About two years ago, Bell’s roommate mentioned a business competition held on campus and convinced him to attend. Soon after, Bell began writing up his first business model. Unfortunately, he started too late and was unable to participate in the competition that year, but Bell continued to lay the groundwork for Be Excellent nonetheless.
This is when Bell started to write and make decisions about what kind of business he could create — one that actually tells the student’s story and personality in relation to a potential job. He took all of his hardships and the struggles he endured and used them to find a way to build them into something that allows everyone to create and share their own values. Bell found a way to show job recruiters what they have not been able to see in the past.

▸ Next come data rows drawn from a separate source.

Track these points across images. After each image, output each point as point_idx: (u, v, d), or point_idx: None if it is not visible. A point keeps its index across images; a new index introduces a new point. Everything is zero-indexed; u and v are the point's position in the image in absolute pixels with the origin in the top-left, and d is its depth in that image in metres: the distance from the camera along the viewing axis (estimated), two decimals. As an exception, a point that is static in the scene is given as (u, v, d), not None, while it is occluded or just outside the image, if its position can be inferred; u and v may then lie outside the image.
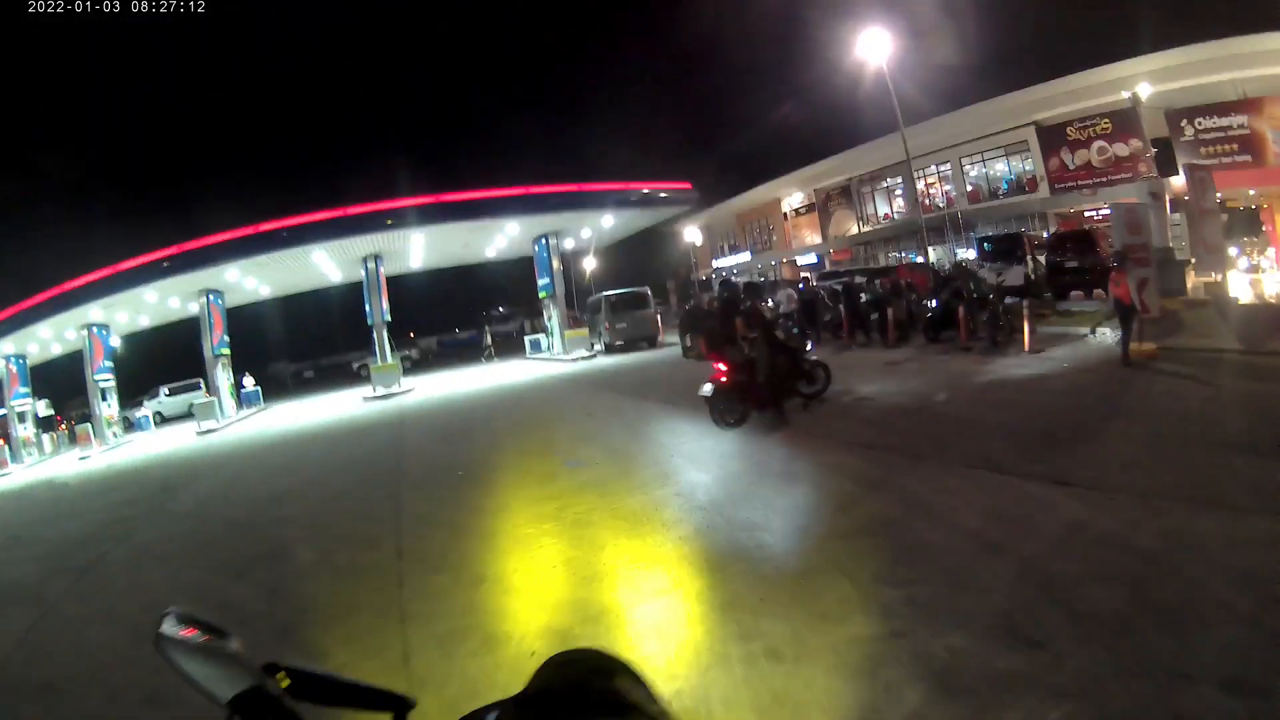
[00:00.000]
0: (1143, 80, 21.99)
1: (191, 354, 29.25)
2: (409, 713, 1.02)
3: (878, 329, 16.91)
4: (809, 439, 8.38)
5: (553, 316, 28.36)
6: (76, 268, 24.28)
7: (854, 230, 37.15)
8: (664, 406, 12.03)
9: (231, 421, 24.44)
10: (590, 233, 30.29)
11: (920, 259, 28.70)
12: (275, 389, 38.37)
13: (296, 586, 5.91)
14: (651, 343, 25.61)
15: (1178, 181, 20.89)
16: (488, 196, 24.86)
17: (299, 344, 52.33)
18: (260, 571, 6.47)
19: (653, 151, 58.06)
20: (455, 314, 60.95)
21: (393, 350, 27.12)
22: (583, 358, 24.77)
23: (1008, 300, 14.85)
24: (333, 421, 19.03)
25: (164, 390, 32.17)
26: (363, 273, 26.67)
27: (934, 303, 15.98)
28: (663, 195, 27.48)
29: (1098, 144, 25.51)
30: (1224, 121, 22.59)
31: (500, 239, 29.34)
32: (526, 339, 31.88)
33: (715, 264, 45.57)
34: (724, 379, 9.30)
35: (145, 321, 31.94)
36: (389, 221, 23.90)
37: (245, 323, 40.17)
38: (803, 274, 32.42)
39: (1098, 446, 6.33)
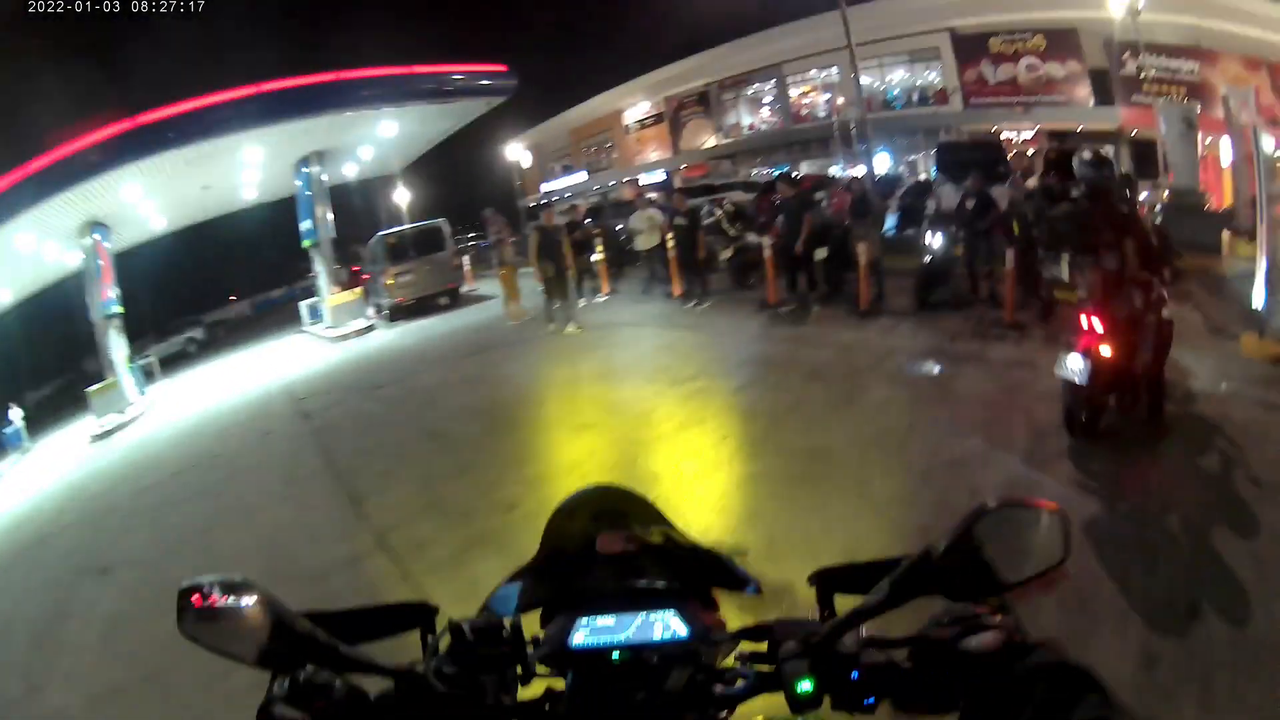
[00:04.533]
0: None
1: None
2: (435, 617, 0.97)
3: (825, 280, 10.08)
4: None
5: (319, 274, 19.81)
6: None
7: (710, 143, 32.74)
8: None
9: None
10: (372, 149, 21.58)
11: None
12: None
13: None
14: (453, 297, 18.43)
15: (1110, 117, 20.91)
16: (197, 108, 15.81)
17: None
18: None
19: (455, 37, 47.01)
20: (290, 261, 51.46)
21: (132, 355, 18.93)
22: (354, 333, 17.36)
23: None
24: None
25: None
26: (84, 250, 18.43)
27: (935, 238, 9.22)
28: (465, 83, 18.94)
29: (1027, 60, 23.20)
30: (1173, 63, 20.73)
31: (251, 172, 20.20)
32: (302, 305, 22.71)
33: (544, 187, 38.87)
34: (1103, 351, 4.40)
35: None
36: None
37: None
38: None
39: None
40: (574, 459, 5.68)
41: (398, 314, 17.55)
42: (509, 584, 0.99)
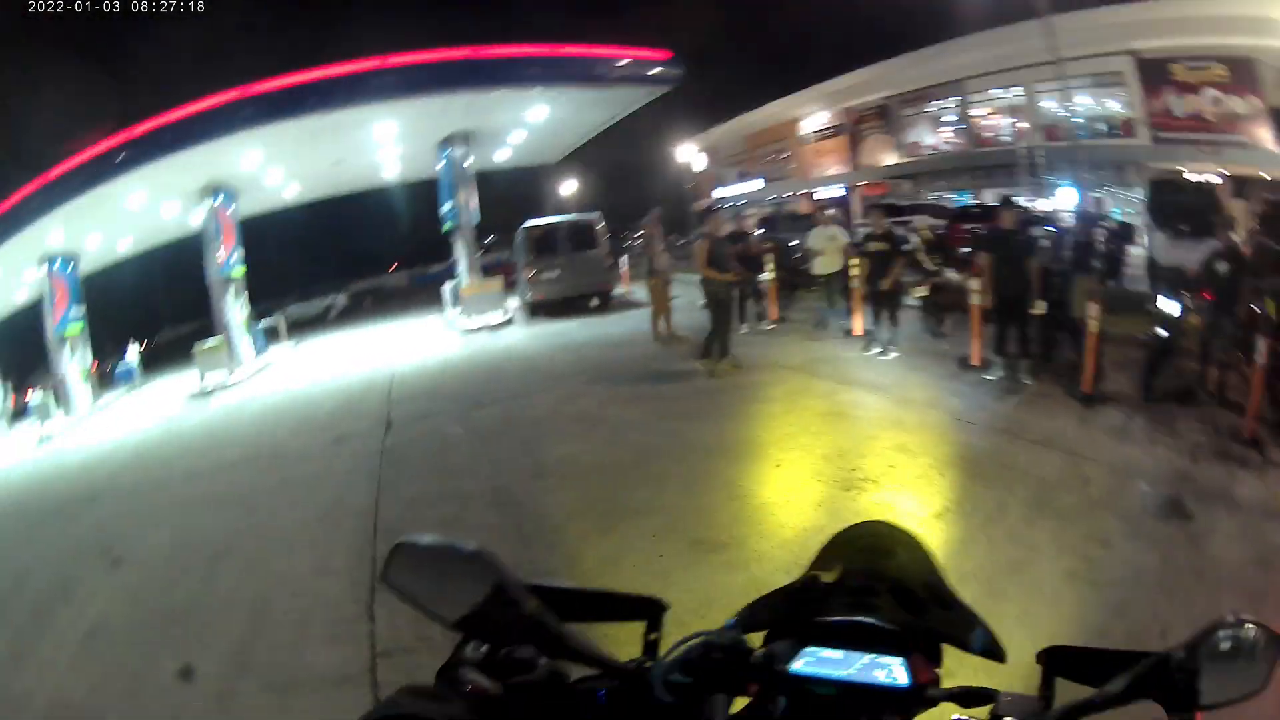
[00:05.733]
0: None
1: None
2: (664, 615, 0.94)
3: (1041, 346, 8.02)
4: None
5: (459, 260, 19.26)
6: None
7: (890, 161, 30.18)
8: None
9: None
10: (524, 135, 20.57)
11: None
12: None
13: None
14: (604, 300, 17.05)
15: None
16: (315, 79, 15.30)
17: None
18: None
19: (625, 29, 45.83)
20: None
21: (251, 316, 19.60)
22: (485, 327, 16.37)
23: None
24: None
25: None
26: (204, 212, 18.83)
27: (1171, 304, 7.08)
28: (622, 68, 17.12)
29: (1210, 92, 19.65)
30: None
31: (388, 149, 19.81)
32: (446, 288, 21.91)
33: (717, 193, 37.31)
34: None
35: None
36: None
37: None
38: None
39: None
40: (689, 604, 3.54)
41: (538, 311, 16.46)
42: (757, 602, 0.94)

The ambitious and hard-working Be Excellent creator gives a lot of credit to his friends and the J. Mack Robinson College of Business department leaders for their honest feedback.
Bell said the criticism was especially helpful when he finished his executive summary. He wanted a trustworthy assessment of his work before he continued with the rest of his business plan. He took his executive summary to his teachers and certain department leaders and asked for their opinions during his creative process.
“Is this good? Is this idea good?” Bell said to them. “Don’t hold back…Let me know because I don’t want to do anything I’m unsure of.”
Bell said that an institution at Georgia Tech was also incredibly helpful to his success. The Advanced Technology Development Center holds lessons that teach students how to build start-ups, taught by people who run various successful companies.
“I walked up there from the Commons every Tuesday and Thursday when they had sessions and did my thing,” Bell said.
He also said that Google and YouTube were vital to his success thus far and that many people take these resources for granted.
“You can get a lot done on Google and YouTube. Most of the time [they have] everything you need,” Bell said. “You really have to utilize every resource you have.”
Be Excellent illustrates the student perspective and provides a deeper look at the undergrad decision-making process. The app facilitates the student’s success with innovative features.
- Personalization of a resume through video
- Easy set- up
- Direct access to the recruiter
The challenge of identifying a career path and having the fundamental skillset for that career is crucial for success. Be Excellent strives to show students the beauty of that challenging process: the success that follows thereafter.